** MATERIAL PROVIDED **
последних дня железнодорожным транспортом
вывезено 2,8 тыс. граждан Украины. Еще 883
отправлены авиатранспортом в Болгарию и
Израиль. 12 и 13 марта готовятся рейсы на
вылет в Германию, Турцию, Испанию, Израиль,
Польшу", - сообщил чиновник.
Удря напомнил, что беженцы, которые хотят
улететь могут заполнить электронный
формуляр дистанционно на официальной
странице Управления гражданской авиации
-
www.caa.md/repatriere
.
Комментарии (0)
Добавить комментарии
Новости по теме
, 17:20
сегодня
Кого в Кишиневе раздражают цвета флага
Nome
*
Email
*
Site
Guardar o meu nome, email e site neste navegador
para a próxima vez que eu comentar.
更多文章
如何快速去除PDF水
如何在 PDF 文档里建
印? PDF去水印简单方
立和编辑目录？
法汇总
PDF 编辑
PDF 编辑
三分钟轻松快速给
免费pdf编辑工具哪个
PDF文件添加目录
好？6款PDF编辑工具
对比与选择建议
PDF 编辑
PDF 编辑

---

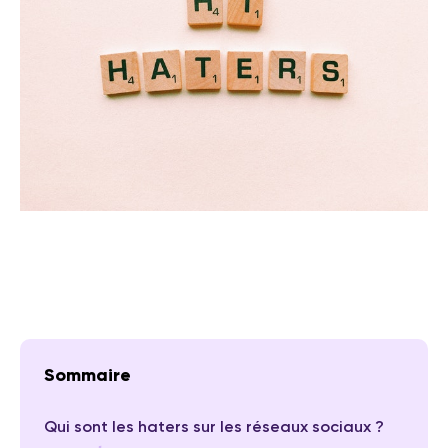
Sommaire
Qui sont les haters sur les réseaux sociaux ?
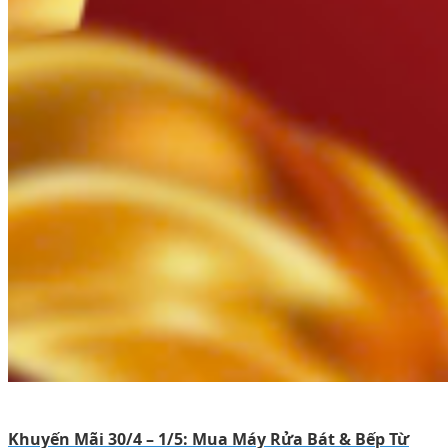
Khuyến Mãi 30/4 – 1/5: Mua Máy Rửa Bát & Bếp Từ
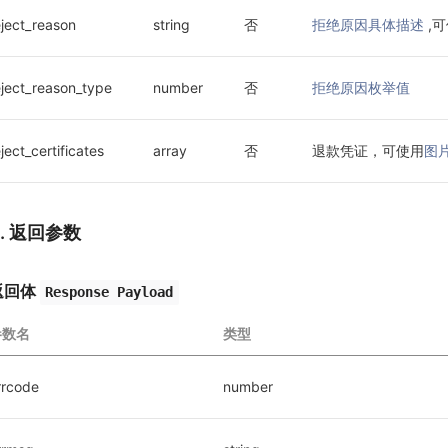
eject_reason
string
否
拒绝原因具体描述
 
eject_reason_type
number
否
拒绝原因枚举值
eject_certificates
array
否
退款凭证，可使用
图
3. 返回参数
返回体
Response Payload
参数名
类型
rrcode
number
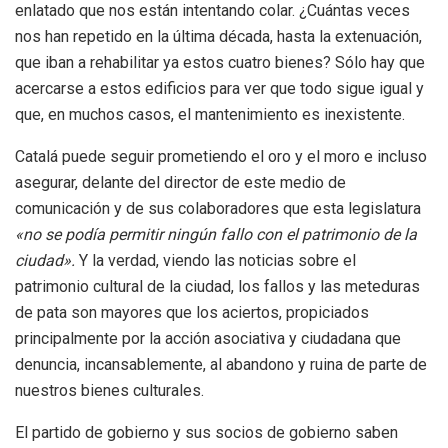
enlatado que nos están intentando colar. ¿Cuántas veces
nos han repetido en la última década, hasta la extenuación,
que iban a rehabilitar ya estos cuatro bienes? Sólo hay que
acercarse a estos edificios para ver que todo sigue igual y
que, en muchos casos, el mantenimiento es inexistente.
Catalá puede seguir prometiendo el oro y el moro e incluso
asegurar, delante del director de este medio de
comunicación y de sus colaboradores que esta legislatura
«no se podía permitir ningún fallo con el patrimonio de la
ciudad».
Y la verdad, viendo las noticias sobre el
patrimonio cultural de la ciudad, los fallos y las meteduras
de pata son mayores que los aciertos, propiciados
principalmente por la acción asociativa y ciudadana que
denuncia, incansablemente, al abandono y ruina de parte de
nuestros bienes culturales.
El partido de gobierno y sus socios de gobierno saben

** YOUR ASSIGNMENT **
Please give an exact copy of the entries above, from the line with "последних дня железнодорожным транспортом" down to the line with "Guardar o meu", inclusive, and nothing else.

** SOLUTION TO THIS EXERCISE **
последних дня железнодорожным транспортом
вывезено 2,8 тыс. граждан Украины. Еще 883
отправлены авиатранспортом в Болгарию и
Израиль. 12 и 13 марта готовятся рейсы на
вылет в Германию, Турцию, Испанию, Израиль,
Польшу", - сообщил чиновник.
Удря напомнил, что беженцы, которые хотят
улететь могут заполнить электронный
формуляр дистанционно на официальной
странице Управления гражданской авиации
-
www.caa.md/repatriere
.
Комментарии (0)
Добавить комментарии
Новости по теме
, 17:20
сегодня
Кого в Кишиневе раздражают цвета флага
Nome
*
Email
*
Site
Guardar o meu nome, email e site neste navegador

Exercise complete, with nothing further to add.